"""
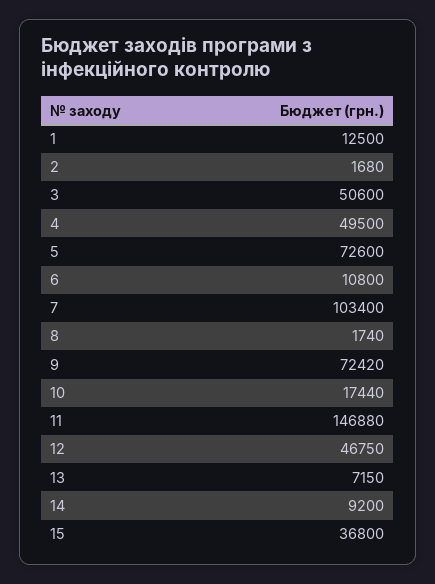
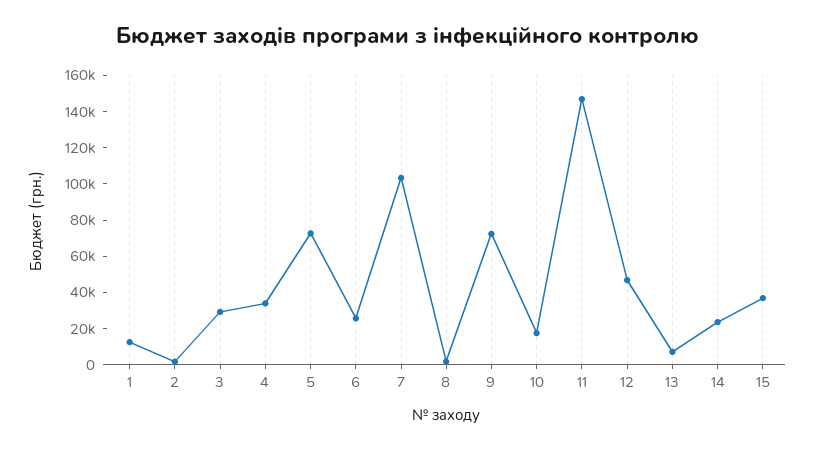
  {
    "1": 12500,
    "2": 1680,
-   "3": 50600,
+   "3": 30000,
-   "4": 49500,
+   "4": 35000,
    "5": 72600,
-   "6": 10800,
+   "6": 25000,
    "7": 103400,
    "8": 1740,
    "9": 72420,
    "10": 17440,
    "11": 146880,
    "12": 46750,
    "13": 7150,
-   "14": 9200,
+   "14": 25000,
    "15": 36800
  }

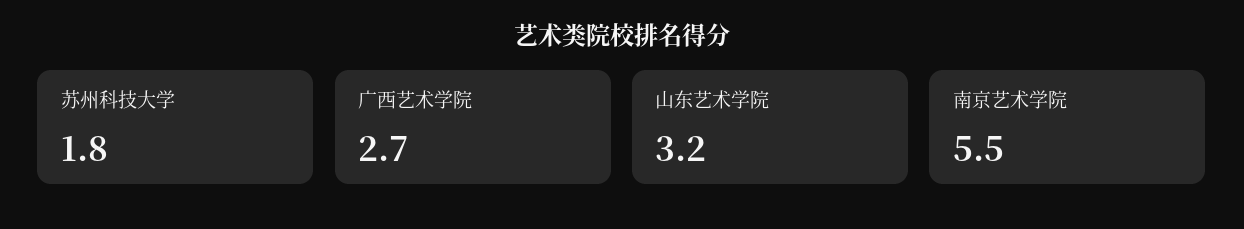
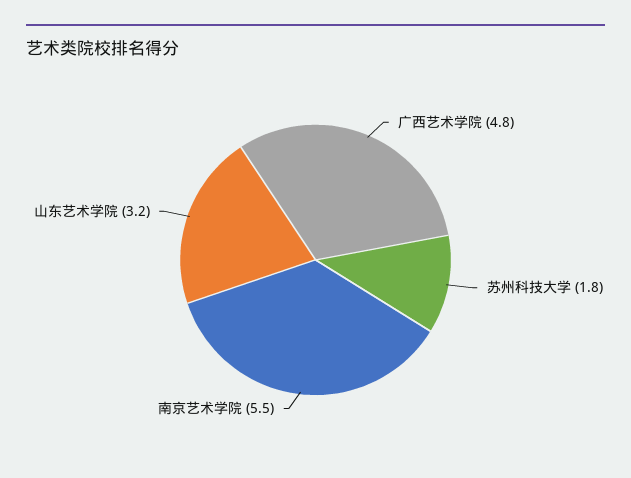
  {
    "苏州科技大学": 1.8,
-   "广西艺术学院": 2.7,
+   "广西艺术学院": 4.8,
    "山东艺术学院": 3.2,
    "南京艺术学院": 5.5
  }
"""
Task: Print all the material above verbatim and omit its pictures.

Result of the exercise:
  {
    "1": 12500,
    "2": 1680,
-   "3": 50600,
+   "3": 30000,
-   "4": 49500,
+   "4": 35000,
    "5": 72600,
-   "6": 10800,
+   "6": 25000,
    "7": 103400,
    "8": 1740,
    "9": 72420,
    "10": 17440,
    "11": 146880,
    "12": 46750,
    "13": 7150,
-   "14": 9200,
+   "14": 25000,
    "15": 36800
  }

  {
    "苏州科技大学": 1.8,
-   "广西艺术学院": 2.7,
+   "广西艺术学院": 4.8,
    "山东艺术学院": 3.2,
    "南京艺术学院": 5.5
  }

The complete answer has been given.